Immunoinformatics Approach for the Design of Chimeric Vaccine Against Whitmore Disease
Shalini Maurya1, Salman Akhtar1, *, Mohammad Kalim Ahmad Khan1, *
Identifiers and Pagination:Year: 2023
E-location ID: e187503622309080
Publisher ID: e187503622309080
Article History:Received Date: 27/03/2023
Revision Received Date: 17/06/2023
Acceptance Date: 22/08/2023
Electronic publication date: 20/10/2023
Collection year: 2023
open-access license: This is an open access article distributed under the terms of the Creative Commons Attribution 4.0 International Public License (CC-BY 4.0), a copy of which is available at: https://creativecommons.org/licenses/by/4.0/legalcode. This license permits unrestricted use, distribution, and reproduction in any medium, provided the original author and source are credited.
Multidrug-resistant Burkholderia pseudomallei is associated with significant morbidity and mortality. Hence, there is a requirement for a vaccine for this pathogen. Using subtractive proteomics and reverse vaccinology approaches, we have designed a chimeric multiepitope vaccine against the pathogen in the present study.

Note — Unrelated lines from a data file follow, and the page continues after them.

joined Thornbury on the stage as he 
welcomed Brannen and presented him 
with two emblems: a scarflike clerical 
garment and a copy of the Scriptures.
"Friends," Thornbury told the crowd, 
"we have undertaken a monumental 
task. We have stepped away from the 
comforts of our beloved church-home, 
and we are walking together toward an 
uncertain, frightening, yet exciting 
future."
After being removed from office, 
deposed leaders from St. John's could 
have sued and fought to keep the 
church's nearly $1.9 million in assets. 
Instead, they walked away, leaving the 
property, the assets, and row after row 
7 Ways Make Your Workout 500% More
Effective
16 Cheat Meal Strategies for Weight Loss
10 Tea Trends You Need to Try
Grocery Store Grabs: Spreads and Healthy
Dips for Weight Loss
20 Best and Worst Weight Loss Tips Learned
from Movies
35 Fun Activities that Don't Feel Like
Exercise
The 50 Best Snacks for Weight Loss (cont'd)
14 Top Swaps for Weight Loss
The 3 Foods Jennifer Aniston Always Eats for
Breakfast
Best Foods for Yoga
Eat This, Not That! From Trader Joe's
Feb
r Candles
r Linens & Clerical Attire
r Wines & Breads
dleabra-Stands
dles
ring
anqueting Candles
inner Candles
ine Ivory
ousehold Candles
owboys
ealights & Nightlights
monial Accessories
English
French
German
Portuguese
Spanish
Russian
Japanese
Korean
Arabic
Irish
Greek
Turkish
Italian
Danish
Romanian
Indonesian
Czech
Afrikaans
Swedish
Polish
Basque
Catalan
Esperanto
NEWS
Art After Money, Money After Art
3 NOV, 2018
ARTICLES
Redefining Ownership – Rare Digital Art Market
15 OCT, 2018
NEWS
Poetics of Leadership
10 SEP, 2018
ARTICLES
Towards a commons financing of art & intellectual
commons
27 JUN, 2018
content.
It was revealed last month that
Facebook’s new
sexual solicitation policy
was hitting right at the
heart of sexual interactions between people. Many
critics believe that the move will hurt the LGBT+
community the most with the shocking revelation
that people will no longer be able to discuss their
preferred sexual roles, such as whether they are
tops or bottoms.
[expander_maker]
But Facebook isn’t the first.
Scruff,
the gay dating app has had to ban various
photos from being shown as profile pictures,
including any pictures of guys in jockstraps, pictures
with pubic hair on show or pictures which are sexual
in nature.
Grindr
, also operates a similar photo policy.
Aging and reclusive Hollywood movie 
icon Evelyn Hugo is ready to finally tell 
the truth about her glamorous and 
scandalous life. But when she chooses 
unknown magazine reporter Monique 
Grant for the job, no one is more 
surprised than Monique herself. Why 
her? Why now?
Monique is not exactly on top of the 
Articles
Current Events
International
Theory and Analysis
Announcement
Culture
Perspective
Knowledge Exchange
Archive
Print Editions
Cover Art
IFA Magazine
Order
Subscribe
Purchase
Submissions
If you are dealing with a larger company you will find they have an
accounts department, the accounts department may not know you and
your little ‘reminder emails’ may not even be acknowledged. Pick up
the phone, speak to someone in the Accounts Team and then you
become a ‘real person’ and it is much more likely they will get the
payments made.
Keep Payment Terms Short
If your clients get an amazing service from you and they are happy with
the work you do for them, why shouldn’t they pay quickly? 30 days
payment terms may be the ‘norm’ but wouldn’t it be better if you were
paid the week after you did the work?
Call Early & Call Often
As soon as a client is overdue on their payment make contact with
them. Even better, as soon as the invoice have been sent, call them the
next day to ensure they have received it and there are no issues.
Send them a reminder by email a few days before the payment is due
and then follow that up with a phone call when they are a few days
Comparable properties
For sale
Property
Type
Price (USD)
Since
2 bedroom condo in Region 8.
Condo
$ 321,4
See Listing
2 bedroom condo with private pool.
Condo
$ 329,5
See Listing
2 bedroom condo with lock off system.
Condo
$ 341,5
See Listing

Twenty-one non-redundant pathogen proteomes were mined using a subtractive proteomics strategy. Out of these, by various analyses, we found proteins that were non-homologous to humans, essential, and virulent. BLASTp against the PDB database and Pocket druggability analysis yielded nine proteins whose 3D structure is available and are druggable. Four proteins that could be candidates for vaccines were identified by subcellular localization and antigenicity prediction, and they could be used in reverse vaccinology methods to create a chimeric multiepitope vaccine.
Using online resources and servers, MHC class I, II, and B cell epitopes were identified. The predicted epitopes were selected based on analysis of toxicity, solubility, allergenicity, and hydrophilicity. These predicted epitopes, which were immunogenic, were used for the construction of a multivalent chimeric vaccine. The epitopes, adjuvants, linkers, and PADRE amino acid sequences were employed to create the vaccine. Shortlisted vaccine constructs also interact with the HLA allele and TLR4, as evident from docking and molecular dynamics simulation. Thus, vaccine construct V1 can elicit an immune response against Burkholderia pseudomallei.
The availability of the proteome of B. pseudomallei has made this study possible through the usage of various in silico approaches. We could shortlist vaccine targets using subtractive proteomics and then construct chimeric vaccines using reverse vaccinology and immunoinformatics approaches.